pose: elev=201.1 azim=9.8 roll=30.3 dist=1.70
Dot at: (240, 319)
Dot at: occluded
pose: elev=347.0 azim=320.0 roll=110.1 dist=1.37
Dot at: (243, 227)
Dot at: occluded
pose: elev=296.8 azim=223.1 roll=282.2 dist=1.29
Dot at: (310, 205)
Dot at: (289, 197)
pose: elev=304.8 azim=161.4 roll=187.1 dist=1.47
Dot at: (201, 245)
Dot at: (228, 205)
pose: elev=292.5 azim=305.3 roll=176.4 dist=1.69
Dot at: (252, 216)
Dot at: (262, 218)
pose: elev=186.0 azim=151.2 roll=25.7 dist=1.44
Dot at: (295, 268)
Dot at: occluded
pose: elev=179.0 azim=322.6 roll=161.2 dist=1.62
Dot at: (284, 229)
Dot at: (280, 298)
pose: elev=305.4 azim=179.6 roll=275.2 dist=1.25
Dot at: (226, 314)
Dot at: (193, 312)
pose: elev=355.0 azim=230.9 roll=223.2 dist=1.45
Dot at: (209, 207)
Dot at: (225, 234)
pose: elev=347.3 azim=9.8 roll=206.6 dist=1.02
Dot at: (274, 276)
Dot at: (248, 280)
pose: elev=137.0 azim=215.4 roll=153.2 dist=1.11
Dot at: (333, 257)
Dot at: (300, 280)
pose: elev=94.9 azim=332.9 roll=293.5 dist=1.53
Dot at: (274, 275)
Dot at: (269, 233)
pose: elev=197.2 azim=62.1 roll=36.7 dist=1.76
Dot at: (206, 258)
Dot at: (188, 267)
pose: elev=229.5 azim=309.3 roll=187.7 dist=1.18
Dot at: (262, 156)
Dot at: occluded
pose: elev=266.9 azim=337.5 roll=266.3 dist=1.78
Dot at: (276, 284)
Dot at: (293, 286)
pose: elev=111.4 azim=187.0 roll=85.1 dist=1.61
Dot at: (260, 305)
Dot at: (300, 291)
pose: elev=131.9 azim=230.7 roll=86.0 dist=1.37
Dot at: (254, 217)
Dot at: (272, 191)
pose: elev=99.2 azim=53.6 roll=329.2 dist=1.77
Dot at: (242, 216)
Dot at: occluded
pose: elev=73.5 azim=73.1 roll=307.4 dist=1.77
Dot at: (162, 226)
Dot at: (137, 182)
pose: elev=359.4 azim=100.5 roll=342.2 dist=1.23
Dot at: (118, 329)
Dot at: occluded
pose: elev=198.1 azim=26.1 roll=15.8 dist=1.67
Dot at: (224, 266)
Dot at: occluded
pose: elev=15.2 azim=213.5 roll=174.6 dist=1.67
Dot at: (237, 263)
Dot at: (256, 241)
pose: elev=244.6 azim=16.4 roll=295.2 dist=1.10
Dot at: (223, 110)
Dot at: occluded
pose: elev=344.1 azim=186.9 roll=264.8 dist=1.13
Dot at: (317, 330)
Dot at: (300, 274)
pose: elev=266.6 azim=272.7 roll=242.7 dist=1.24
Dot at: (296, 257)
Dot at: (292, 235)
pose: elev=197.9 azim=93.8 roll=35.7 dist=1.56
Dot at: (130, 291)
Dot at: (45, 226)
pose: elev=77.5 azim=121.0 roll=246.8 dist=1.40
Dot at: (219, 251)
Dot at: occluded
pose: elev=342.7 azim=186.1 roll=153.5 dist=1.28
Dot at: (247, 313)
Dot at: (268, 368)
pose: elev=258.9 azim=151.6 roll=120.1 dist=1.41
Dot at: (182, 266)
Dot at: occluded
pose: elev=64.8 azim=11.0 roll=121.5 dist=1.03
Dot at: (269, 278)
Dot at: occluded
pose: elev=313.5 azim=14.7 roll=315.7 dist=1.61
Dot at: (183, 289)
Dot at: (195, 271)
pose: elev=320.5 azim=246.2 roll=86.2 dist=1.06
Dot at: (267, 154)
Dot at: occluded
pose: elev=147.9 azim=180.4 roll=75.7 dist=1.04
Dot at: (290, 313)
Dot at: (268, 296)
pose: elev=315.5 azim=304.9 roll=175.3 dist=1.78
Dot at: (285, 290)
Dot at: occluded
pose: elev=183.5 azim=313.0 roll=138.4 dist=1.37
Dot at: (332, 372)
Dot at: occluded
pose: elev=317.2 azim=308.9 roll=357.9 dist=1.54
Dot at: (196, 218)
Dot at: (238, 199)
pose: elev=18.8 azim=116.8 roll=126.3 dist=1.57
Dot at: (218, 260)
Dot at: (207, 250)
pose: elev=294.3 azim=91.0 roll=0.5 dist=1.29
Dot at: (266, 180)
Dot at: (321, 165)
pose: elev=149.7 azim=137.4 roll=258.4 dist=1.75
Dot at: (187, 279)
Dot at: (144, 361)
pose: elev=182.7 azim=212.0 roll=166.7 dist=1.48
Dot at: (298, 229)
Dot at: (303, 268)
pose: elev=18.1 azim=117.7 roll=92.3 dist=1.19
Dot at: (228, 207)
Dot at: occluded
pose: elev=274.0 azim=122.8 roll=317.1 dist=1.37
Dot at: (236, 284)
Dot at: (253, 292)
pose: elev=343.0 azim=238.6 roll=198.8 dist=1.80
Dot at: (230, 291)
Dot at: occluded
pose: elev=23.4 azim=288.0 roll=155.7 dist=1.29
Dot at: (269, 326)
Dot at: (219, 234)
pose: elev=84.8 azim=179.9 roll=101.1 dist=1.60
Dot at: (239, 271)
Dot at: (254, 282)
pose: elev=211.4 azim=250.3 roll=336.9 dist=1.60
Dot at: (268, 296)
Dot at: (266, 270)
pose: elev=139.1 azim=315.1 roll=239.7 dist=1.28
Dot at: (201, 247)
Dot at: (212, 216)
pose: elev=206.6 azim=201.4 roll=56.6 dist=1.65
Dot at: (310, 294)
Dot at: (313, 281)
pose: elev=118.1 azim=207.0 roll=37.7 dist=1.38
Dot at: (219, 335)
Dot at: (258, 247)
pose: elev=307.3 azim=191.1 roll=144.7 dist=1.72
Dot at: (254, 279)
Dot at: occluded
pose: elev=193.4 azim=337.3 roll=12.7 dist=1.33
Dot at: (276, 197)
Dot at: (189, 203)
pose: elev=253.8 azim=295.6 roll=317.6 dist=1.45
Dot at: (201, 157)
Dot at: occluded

What you have to do:
Rewrite all of the data above, replacing each "pose" with "view" and leaving everything else as it is.

Written response:
view: elev=201.1 azim=9.8 roll=30.3 dist=1.70
Dot at: (240, 319)
Dot at: occluded
view: elev=347.0 azim=320.0 roll=110.1 dist=1.37
Dot at: (243, 227)
Dot at: occluded
view: elev=296.8 azim=223.1 roll=282.2 dist=1.29
Dot at: (310, 205)
Dot at: (289, 197)
view: elev=304.8 azim=161.4 roll=187.1 dist=1.47
Dot at: (201, 245)
Dot at: (228, 205)
view: elev=292.5 azim=305.3 roll=176.4 dist=1.69
Dot at: (252, 216)
Dot at: (262, 218)
view: elev=186.0 azim=151.2 roll=25.7 dist=1.44
Dot at: (295, 268)
Dot at: occluded
view: elev=179.0 azim=322.6 roll=161.2 dist=1.62
Dot at: (284, 229)
Dot at: (280, 298)
view: elev=305.4 azim=179.6 roll=275.2 dist=1.25
Dot at: (226, 314)
Dot at: (193, 312)
view: elev=355.0 azim=230.9 roll=223.2 dist=1.45
Dot at: (209, 207)
Dot at: (225, 234)
view: elev=347.3 azim=9.8 roll=206.6 dist=1.02
Dot at: (274, 276)
Dot at: (248, 280)
view: elev=137.0 azim=215.4 roll=153.2 dist=1.11
Dot at: (333, 257)
Dot at: (300, 280)
view: elev=94.9 azim=332.9 roll=293.5 dist=1.53
Dot at: (274, 275)
Dot at: (269, 233)
view: elev=197.2 azim=62.1 roll=36.7 dist=1.76
Dot at: (206, 258)
Dot at: (188, 267)
view: elev=229.5 azim=309.3 roll=187.7 dist=1.18
Dot at: (262, 156)
Dot at: occluded
view: elev=266.9 azim=337.5 roll=266.3 dist=1.78
Dot at: (276, 284)
Dot at: (293, 286)
view: elev=111.4 azim=187.0 roll=85.1 dist=1.61
Dot at: (260, 305)
Dot at: (300, 291)
view: elev=131.9 azim=230.7 roll=86.0 dist=1.37
Dot at: (254, 217)
Dot at: (272, 191)
view: elev=99.2 azim=53.6 roll=329.2 dist=1.77
Dot at: (242, 216)
Dot at: occluded
view: elev=73.5 azim=73.1 roll=307.4 dist=1.77
Dot at: (162, 226)
Dot at: (137, 182)
view: elev=359.4 azim=100.5 roll=342.2 dist=1.23
Dot at: (118, 329)
Dot at: occluded
view: elev=198.1 azim=26.1 roll=15.8 dist=1.67
Dot at: (224, 266)
Dot at: occluded
view: elev=15.2 azim=213.5 roll=174.6 dist=1.67
Dot at: (237, 263)
Dot at: (256, 241)
view: elev=244.6 azim=16.4 roll=295.2 dist=1.10
Dot at: (223, 110)
Dot at: occluded
view: elev=344.1 azim=186.9 roll=264.8 dist=1.13
Dot at: (317, 330)
Dot at: (300, 274)
view: elev=266.6 azim=272.7 roll=242.7 dist=1.24
Dot at: (296, 257)
Dot at: (292, 235)
view: elev=197.9 azim=93.8 roll=35.7 dist=1.56
Dot at: (130, 291)
Dot at: (45, 226)
view: elev=77.5 azim=121.0 roll=246.8 dist=1.40
Dot at: (219, 251)
Dot at: occluded
view: elev=342.7 azim=186.1 roll=153.5 dist=1.28
Dot at: (247, 313)
Dot at: (268, 368)
view: elev=258.9 azim=151.6 roll=120.1 dist=1.41
Dot at: (182, 266)
Dot at: occluded
view: elev=64.8 azim=11.0 roll=121.5 dist=1.03
Dot at: (269, 278)
Dot at: occluded
view: elev=313.5 azim=14.7 roll=315.7 dist=1.61
Dot at: (183, 289)
Dot at: (195, 271)
view: elev=320.5 azim=246.2 roll=86.2 dist=1.06
Dot at: (267, 154)
Dot at: occluded
view: elev=147.9 azim=180.4 roll=75.7 dist=1.04
Dot at: (290, 313)
Dot at: (268, 296)
view: elev=315.5 azim=304.9 roll=175.3 dist=1.78
Dot at: (285, 290)
Dot at: occluded
view: elev=183.5 azim=313.0 roll=138.4 dist=1.37
Dot at: (332, 372)
Dot at: occluded
view: elev=317.2 azim=308.9 roll=357.9 dist=1.54
Dot at: (196, 218)
Dot at: (238, 199)
view: elev=18.8 azim=116.8 roll=126.3 dist=1.57
Dot at: (218, 260)
Dot at: (207, 250)
view: elev=294.3 azim=91.0 roll=0.5 dist=1.29
Dot at: (266, 180)
Dot at: (321, 165)
view: elev=149.7 azim=137.4 roll=258.4 dist=1.75
Dot at: (187, 279)
Dot at: (144, 361)
view: elev=182.7 azim=212.0 roll=166.7 dist=1.48
Dot at: (298, 229)
Dot at: (303, 268)
view: elev=18.1 azim=117.7 roll=92.3 dist=1.19
Dot at: (228, 207)
Dot at: occluded
view: elev=274.0 azim=122.8 roll=317.1 dist=1.37
Dot at: (236, 284)
Dot at: (253, 292)
view: elev=343.0 azim=238.6 roll=198.8 dist=1.80
Dot at: (230, 291)
Dot at: occluded
view: elev=23.4 azim=288.0 roll=155.7 dist=1.29
Dot at: (269, 326)
Dot at: (219, 234)
view: elev=84.8 azim=179.9 roll=101.1 dist=1.60
Dot at: (239, 271)
Dot at: (254, 282)
view: elev=211.4 azim=250.3 roll=336.9 dist=1.60
Dot at: (268, 296)
Dot at: (266, 270)
view: elev=139.1 azim=315.1 roll=239.7 dist=1.28
Dot at: (201, 247)
Dot at: (212, 216)
view: elev=206.6 azim=201.4 roll=56.6 dist=1.65
Dot at: (310, 294)
Dot at: (313, 281)
view: elev=118.1 azim=207.0 roll=37.7 dist=1.38
Dot at: (219, 335)
Dot at: (258, 247)
view: elev=307.3 azim=191.1 roll=144.7 dist=1.72
Dot at: (254, 279)
Dot at: occluded
view: elev=193.4 azim=337.3 roll=12.7 dist=1.33
Dot at: (276, 197)
Dot at: (189, 203)
view: elev=253.8 azim=295.6 roll=317.6 dist=1.45
Dot at: (201, 157)
Dot at: occluded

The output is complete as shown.